**Stored records:**
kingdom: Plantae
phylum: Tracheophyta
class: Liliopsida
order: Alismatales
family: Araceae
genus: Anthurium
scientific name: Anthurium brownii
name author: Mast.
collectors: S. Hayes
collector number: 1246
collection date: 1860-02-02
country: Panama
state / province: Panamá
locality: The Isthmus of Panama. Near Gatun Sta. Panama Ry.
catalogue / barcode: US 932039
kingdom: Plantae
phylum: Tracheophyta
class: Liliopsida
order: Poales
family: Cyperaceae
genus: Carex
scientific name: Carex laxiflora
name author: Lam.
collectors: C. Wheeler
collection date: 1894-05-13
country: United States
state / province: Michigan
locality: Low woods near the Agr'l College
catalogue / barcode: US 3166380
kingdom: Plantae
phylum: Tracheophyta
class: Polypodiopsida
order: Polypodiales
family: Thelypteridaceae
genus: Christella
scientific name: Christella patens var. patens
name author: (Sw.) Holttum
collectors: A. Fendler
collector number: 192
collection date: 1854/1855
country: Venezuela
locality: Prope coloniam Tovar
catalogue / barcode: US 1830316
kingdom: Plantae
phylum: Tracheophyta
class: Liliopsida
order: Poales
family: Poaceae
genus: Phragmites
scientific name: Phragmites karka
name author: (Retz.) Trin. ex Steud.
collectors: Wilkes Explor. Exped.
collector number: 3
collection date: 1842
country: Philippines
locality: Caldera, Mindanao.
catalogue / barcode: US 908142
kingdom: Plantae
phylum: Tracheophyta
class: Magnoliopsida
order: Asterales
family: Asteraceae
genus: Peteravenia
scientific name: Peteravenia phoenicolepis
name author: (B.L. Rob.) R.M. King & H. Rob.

**Instructions to follow:** Reproduce every line of the data above, keeping each entry unchanged.

**Response to this exercise:**
kingdom: Plantae
phylum: Tracheophyta
class: Liliopsida
order: Alismatales
family: Araceae
genus: Anthurium
scientific name: Anthurium brownii
name author: Mast.
collectors: S. Hayes
collector number: 1246
collection date: 1860-02-02
country: Panama
state / province: Panamá
locality: The Isthmus of Panama. Near Gatun Sta. Panama Ry.
catalogue / barcode: US 932039
kingdom: Plantae
phylum: Tracheophyta
class: Liliopsida
order: Poales
family: Cyperaceae
genus: Carex
scientific name: Carex laxiflora
name author: Lam.
collectors: C. Wheeler
collection date: 1894-05-13
country: United States
state / province: Michigan
locality: Low woods near the Agr'l College
catalogue / barcode: US 3166380
kingdom: Plantae
phylum: Tracheophyta
class: Polypodiopsida
order: Polypodiales
family: Thelypteridaceae
genus: Christella
scientific name: Christella patens var. patens
name author: (Sw.) Holttum
collectors: A. Fendler
collector number: 192
collection date: 1854/1855
country: Venezuela
locality: Prope coloniam Tovar
catalogue / barcode: US 1830316
kingdom: Plantae
phylum: Tracheophyta
class: Liliopsida
order: Poales
family: Poaceae
genus: Phragmites
scientific name: Phragmites karka
name author: (Retz.) Trin. ex Steud.
collectors: Wilkes Explor. Exped.
collector number: 3
collection date: 1842
country: Philippines
locality: Caldera, Mindanao.
catalogue / barcode: US 908142
kingdom: Plantae
phylum: Tracheophyta
class: Magnoliopsida
order: Asterales
family: Asteraceae
genus: Peteravenia
scientific name: Peteravenia phoenicolepis
name author: (B.L. Rob.) R.M. King & H. Rob.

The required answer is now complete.